Punitive damages are available under Maine law only for tortious conduct, Tuttle v. Raymond, 494 A.2d 1353, 1360 (Me. 1985), and only "if the plaintiff can establish by clear and convincing evidence that the defendant's conduct was motivated by actual ill will or was so outrageous that malice is implied," Fine Line, Inc. v. Blake, 677 A.2d 1061, 1065 (Me. 1996). If the court adopts my recommendation that summary judgment be entered for the defendant on Count II, summary judgment is also in order on Count IV, because no claim sounding in tort will remain in this action.

Even if that were not the case, the plaintiff would not be entitled to present a claim for punitive damages at trial on the basis of the summary judgment record. The plaintiff offers the following evidence to support its claim: Feingold only requested a bid from the plaintiff after the plaintiff learned independently that another party would be "taking over" its ad insertion business with the defendant, Feingold refused to schedule a meeting with representatives of the plaintiff concerning its bid, and Feingold was aware that termination of the plaintiff's services in July rather than at the end of the calendar year would render the plaintiff unable to fulfill its contractual obligations to its advertisers.
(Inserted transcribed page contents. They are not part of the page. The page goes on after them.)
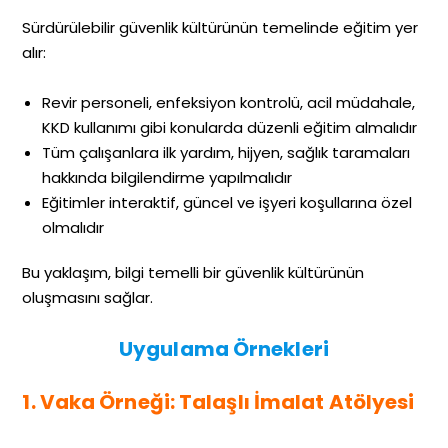
Sürdürülebilir güvenlik kültürünün temelinde eğitim yer
alır:
Revir personeli, enfeksiyon kontrolü, acil müdahale,
KKD kullanımı gibi konularda düzenli eğitim almalıdır
Tüm çalışanlara ilk yardım, hijyen, sağlık taramaları
hakkında bilgilendirme yapılmalıdır
Eğitimler interaktif, güncel ve işyeri koşullarına özel
olmalıdır
Bu yaklaşım, bilgi temelli bir güvenlik kültürünün
oluşmasını sağlar.
Uygulama Örnekleri
1. Vaka Örneği: Talaşlı İmalat Atölyesi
Plaintiff's Memorandum at 13-14. None of these facts rises to the level of actual ill will or conduct so outrageous that malice may be implied. See Tuttle, 494 A.2d at 1360-63.

The plaintiff requests this court to defer ruling on the motion for summary judgment on the punitive damages count until the plaintiff has had an opportunity to take the deposition of Feingold, the person who made the decision to terminate the plaintiff's services. Plaintiff's Memorandum at 14. However, the plaintiff has not complied with Fed. R. Civ. P. 56(f) in making this request, nor does it specify what additional evidence of malice it will seek to develop in this deposition. Under these circumstances, I conclude that the plaintiff will in any event be unable to present evidence of malice sufficient to support a claim for punitive damages. The defendant is entitled to summary judgment on Count IV. 3

IV. Conclusion

For the foregoing reasons, I recommend that the defendant's motion for summary judgment be GRANTED as to Counts II and IV of the complaint, and otherwise DENIED.
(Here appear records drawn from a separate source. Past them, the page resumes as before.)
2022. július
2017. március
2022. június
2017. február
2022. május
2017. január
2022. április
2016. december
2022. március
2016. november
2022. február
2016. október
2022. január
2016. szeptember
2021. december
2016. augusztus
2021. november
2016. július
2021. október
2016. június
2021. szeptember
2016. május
A party may file objections to those specified portions of a magistrate judge's report or proposed findings or recommended decisions entered pursuant to 28 U.S.C. § 636(b)(1)(B) for which de novo review by the district court is sought, together with a supporting memorandum, within ten (10) days after being served with a copy thereof. A responsive memorandum shall be filed within ten (10) days after the filing of the objection.

Failure to file a timely objection shall constitute a waiver of the right to de novo review by the district court and to appeal the district court's order.

Dated this 21st day of January, 1998.

1. All of the affidavits submitted by both parties in connection with this motion for summary judgment are made on information and belief, in violation of the requirement of Fed. R. Civ. P. 56(e) that such affidavits be made on personal knowledge. I rely only on that information shown by the context of the affidavits to be within the personal knowledge of the affiants.

2. The pages of the defendant's memorandum are unnumbered. Local Rule 7(e) requires that all pages be numbered at the bottom.

3. The plaintiff does not address its claim for attorney fees in its opposition to the motion for summary judgment on Count IV. Therefore, that claim is waived. Winters v. FDIC, 812 F. Supp. 1, 6 (D. Me. 1993).